From last 20-25 days I am solving problems on Sphere Online Judge . This site contains the best problemset I’ve seen (even better than acm) It contains a variety of problems and I thought to write my algorithms here so that some beginners like me can get help and improve their programming skills. So here is the first part containing some easy problems –

Disclaimer : I do not claim that my solutions are best in any means, as far as methods are concerned I always prefer simplicity rather then speed, and my methods are just a starting point for beginners. If you have better solutions please be generous to put them as comments along with the problem name.

so here we go –

1. Prime Generater – This question can be solved by applying sieve’s algorithm. What we do is make an array of prime numbers in the range of 1 to 32000 ( square root of 1000000000 ) .. now we have our initial setup ready .. for generating primes i used sieve’s algorithm which states that you make an boolean array of 32000 values and initialize it as true that means declare all of them as prime .. now start from 2 and if the current number is prime .. make all itz multiple in the apropriate range as composite ( i.e. set their index in the array as false .. ) .. this is the fastest method for generating prime numbers .. now we start taking the input from the user .. lets say he gives the numbers m and n as input ( m> n) now we apply sieve again .. first make an array of booleans of size m-n ….. now for all the prime numbers from 2 to the prime number next to the square root of m we make their multiples in the range n to m as composite ( i.e. set their array as false ) .. now after this procedure is over .. just a linear traversal in the second array .. and print whatever is prime .. ( i.e. flag is true .. ) . here we consider primes only till the square root of bigger number beacause of the fact that if any number is divisible by a number .. then either the diviser of x/y( x is the number and y is the diviser ) will b in the range of square root of x .. so it speeds up the simulation a lot .. 🙂

2. Transform the expression – This problem is very easy except you got check all the minor errors .. you can do it easily by a use of stack .. ( that is the method i was taught in my data structure course .. :p .. ) what you do is make a stack of operations .. ( char ) and a stack of operators ( char again .. ) .. now whenever an operator is pushed on to the stack if the the operator at the top of the stack has a priority higher than the operator to be pushed ( for example ‘+’ is to be pushed and ‘*’ is at the top of the stack .. ) we first pop out the higher

priority operator .. apply the operation on the char operands .. print the result and then push the current operator .. I am just telling the basic thought .. now you have to put a lot of conditions to get it working .. and ofcourse the special case for brackets .. because they are not the operators but have got the highest priority .. ) .. this algorithm is pretty much O(n) so will work fine ..

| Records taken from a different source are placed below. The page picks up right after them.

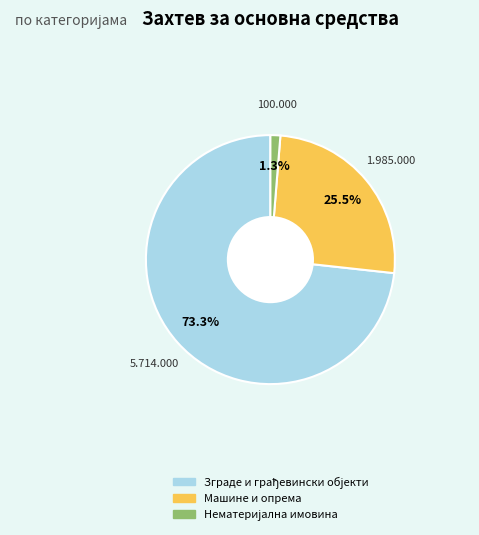

Is there a majority slice in this chart?

Yes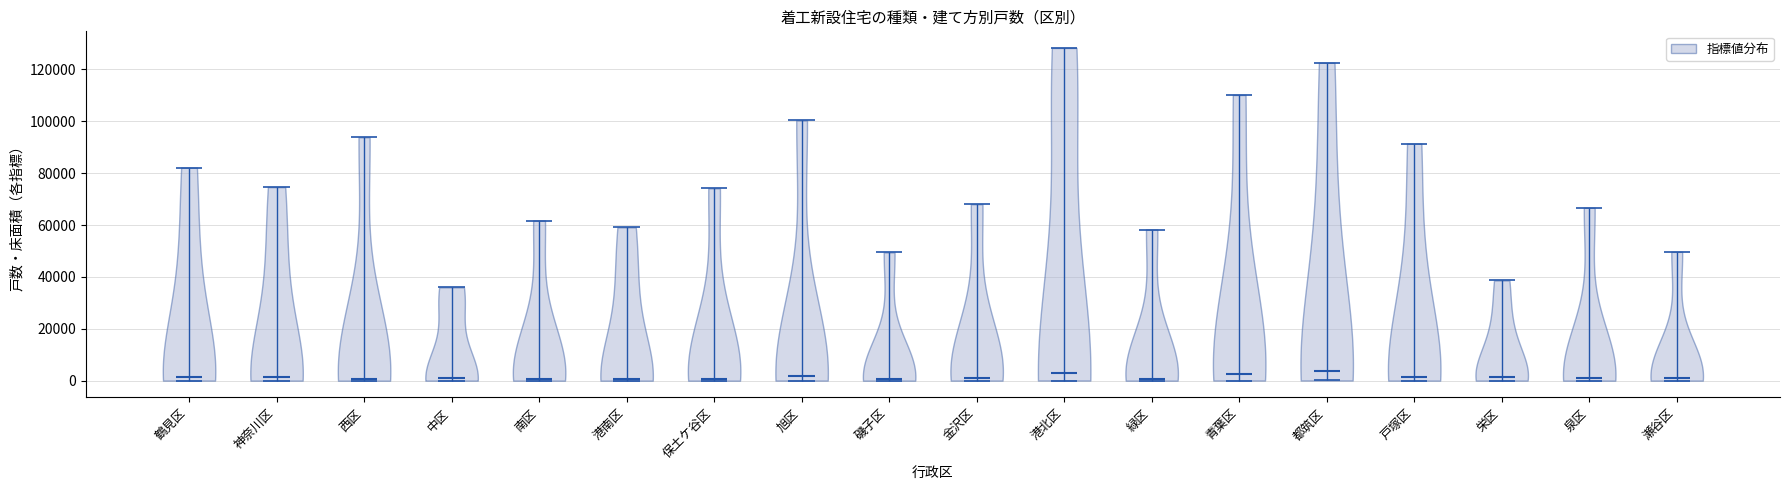

Reading left to right, read every violin against the y-axis: where its median line is, and the lowest and highest points it reaches. The values are not printed on the chart, so give them approximately, as read against the axis.

鶴見区: median line 2000, lowest point 0, highest point 82000
神奈川区: median line 2000, lowest point 0, highest point 74000
西区: median line 0, lowest point 0, highest point 94000
中区: median line 0, lowest point 0, highest point 36000
南区: median line 0, lowest point 0, highest point 62000
港南区: median line 0, lowest point 0, highest point 60000
保土ケ谷区: median line 0, lowest point 0, highest point 74000
旭区: median line 2000, lowest point 0, highest point 100000
磯子区: median line 0, lowest point 0, highest point 50000
金沢区: median line 2000, lowest point 0, highest point 68000
港北区: median line 4000, lowest point 0, highest point 128000
緑区: median line 0, lowest point 0, highest point 58000
青葉区: median line 2000, lowest point 0, highest point 110000
都筑区: median line 4000, lowest point 0, highest point 122000
戸塚区: median line 2000, lowest point 0, highest point 92000
栄区: median line 2000, lowest point 0, highest point 38000
泉区: median line 0, lowest point 0, highest point 66000
瀬谷区: median line 2000, lowest point 0, highest point 50000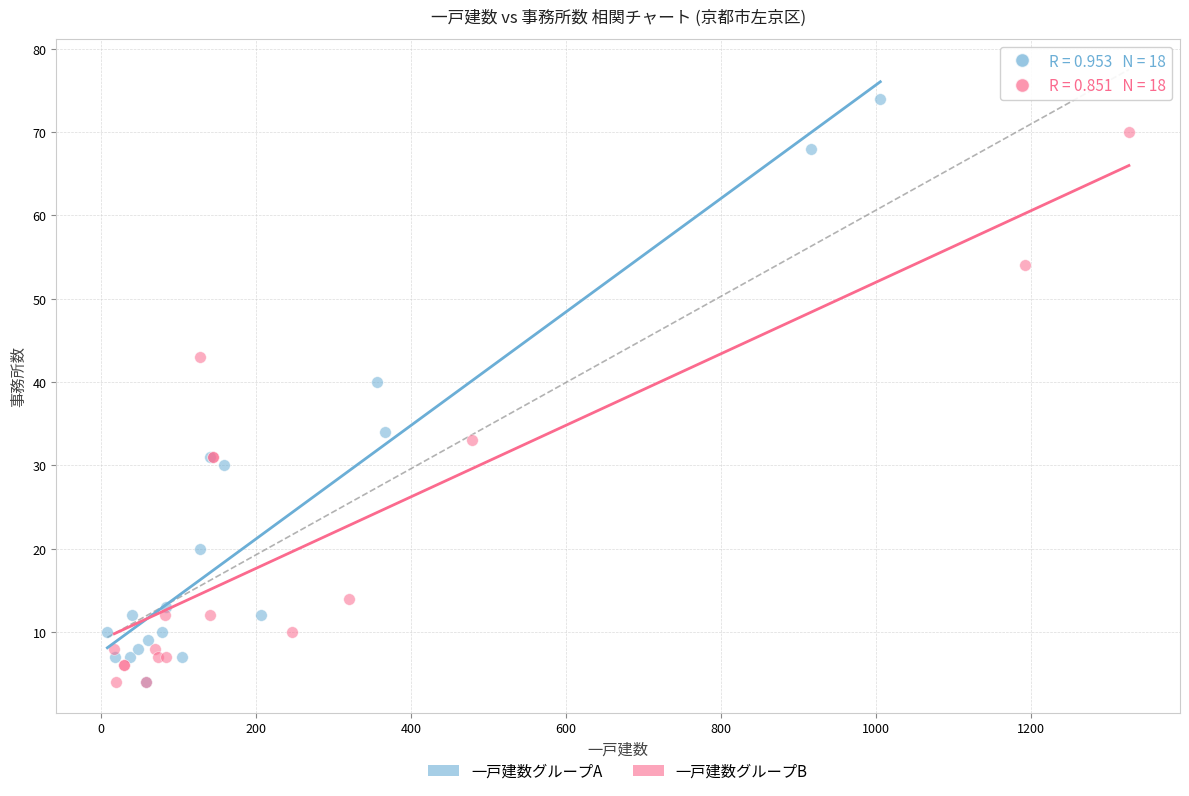

What are all the series names shown in the legend?

一戸建数グループA, 一戸建数グループB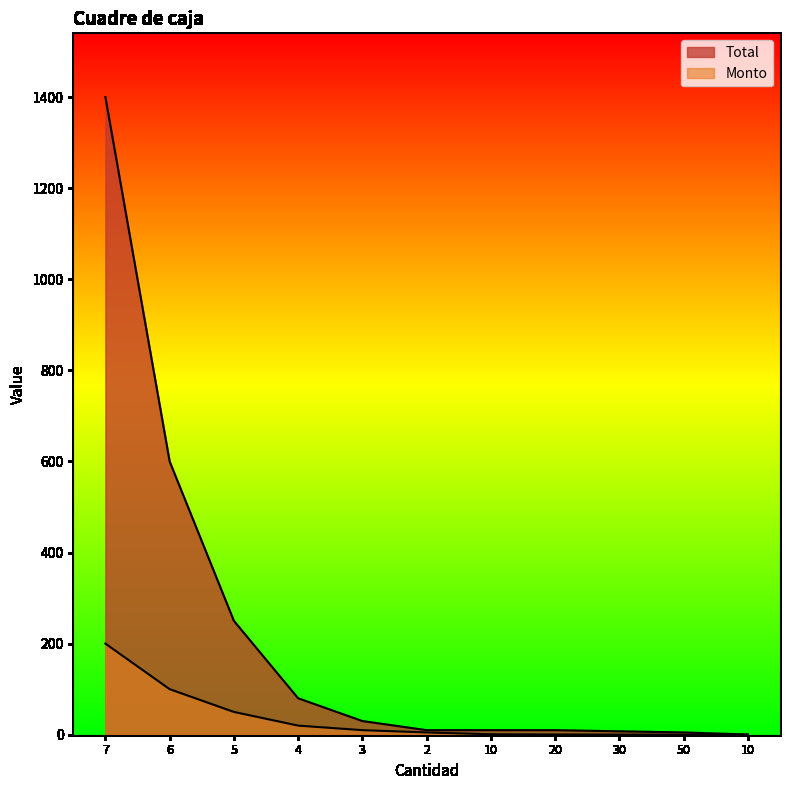

Reading right to left, list all the values displayed in this chart.

Total: 10=0.5	50=5.0	30=7.5	20=10.0	10=10.0	2=10.0	3=30.0	4=80.0	5=250.0	6=600.0	7=1400.0
Monto: 10=0.1	50=0.1	30=0.2	20=0.5	10=1.0	2=5.0	3=10.0	4=20.0	5=50.0	6=100.0	7=200.0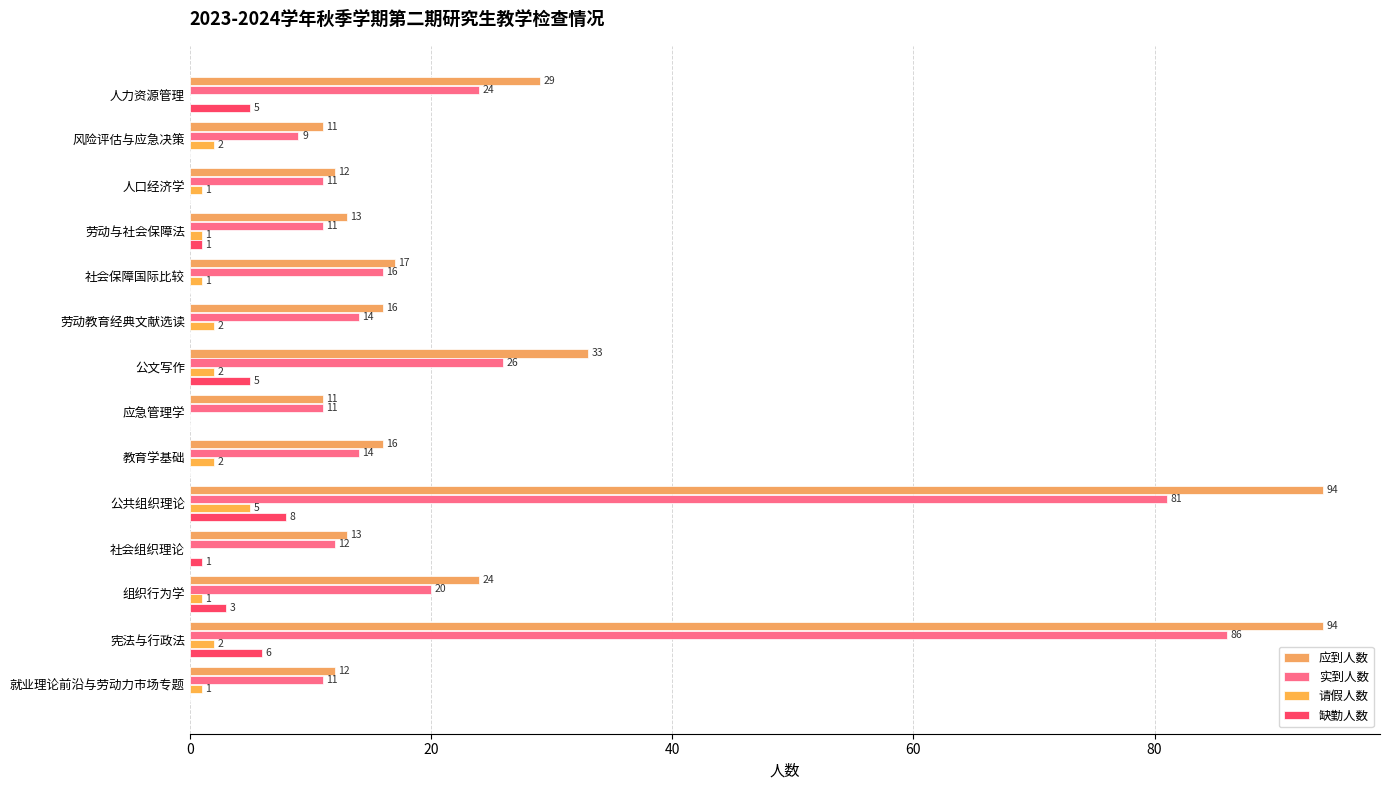

What is the maximum value for 应到人数?

94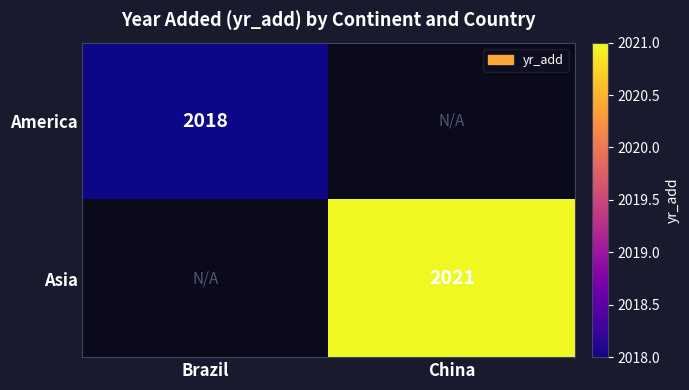

The value of America at Brazil is 3122. True or false?

False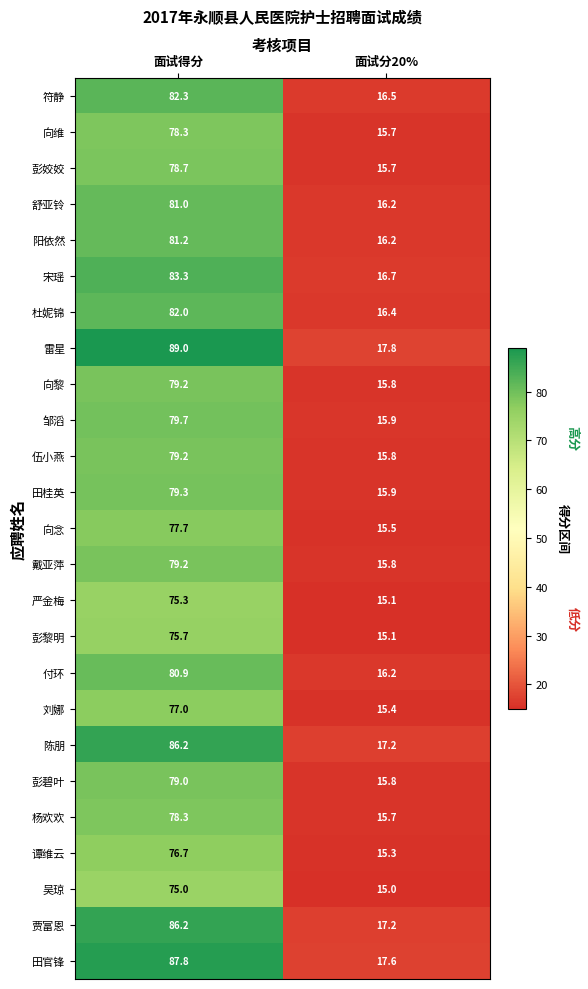

What is the spread (max minus min) of values at 面试分20%?

2.8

3. The next palindrome .. :- this method I used to solve the problem is pretty much a non standard method .. I mean just specific to the problem .. there is no specific theorum to proove that the method is correct or not .. anyways .. what we do is .. we have a boolean variable isincreased ( which at any time specifies that after all the manipulations we have done till then is the resultant number greater than the input number or not .. ) now make it initially as false then first we travel starting from the starting digit and the ending digit .. ( make one pointer as low and other one as high .. based on your choice .. ) now we keep moving both the pointers towards the center of the number untill high<low comes .. once it comes we make high equal to low and make the isincreased flag to true .. if it does not than we will stop our traversal once we reach the center .. now we will move outside i mean towards the corners of the number .. we again have a high .. ( pointer on the right side .. ) .. and low so we can have 3 conditions at a time ..

1.high < low .. => we make high equal to low and forget about it ..

2. high=low => we do nothing and keep moving

3. low<=high => we increase digit low by 1 and and then make high equal to low ( that means if we have low = 1 and high = 8 we make low as 2 and high as 2 ( ofcourse we have to make them equal at any stage because the resultant number is a palindrome .. ) . and then make all of the digits between low and high as 0 ( becauze since low is increased so even we make all of them as 0 the isincreased flag will still be fine .. )

now the special case is if we have the digits as 9 and their is no chance of increasing the digits .. frm the beginning ( the number is all 9 ) the isincreased flag continues to be false and finally if that is the case when we finish it up .. we simply print 1 than some 0’s then again 1 .. ) ..

otherwise after we reach the ends we are done and we simply print the string .. 🙂

4. Simple Arithmatics .. – this is question is as simple as it looks except the output formatting .. you will get it right but the only statement to be given attention is that horizontal line of hyphens is only as long so as to cover the line exactly above and below it .. and not all the output .. so if u take care about this you may get it right .. that was the mistake i did when i solved .. :p ..

5. Small Factorial .. – This is one of the easiest problems at spoj .. you just have to make a programme to multiply arbitrary large numbers . ( stored as strings .. ) and then run a loop from 1 to n to calculate the answer .. thats it .. at least that is what i did .. ( thr may b better methods ofcourse .. )

6. Bytlandian cryptographer .. act 2nd .. – This is again a very easy problem .. add 1 to a number isnt it easy !!!! .. but the problem is you have to write the code in Brainf*** yeah that language does not have even a multiplication and addition operators .. just 8 instructions and the language is over .. !!! 😦 .. but you can try the official documention of brainf*** language .. go through may be first page and thats it for this problem .. ( I used a trick to get around the solution .. which makes it almost 16 character programme .. !! .. ) ..so easy points once you go through this page ..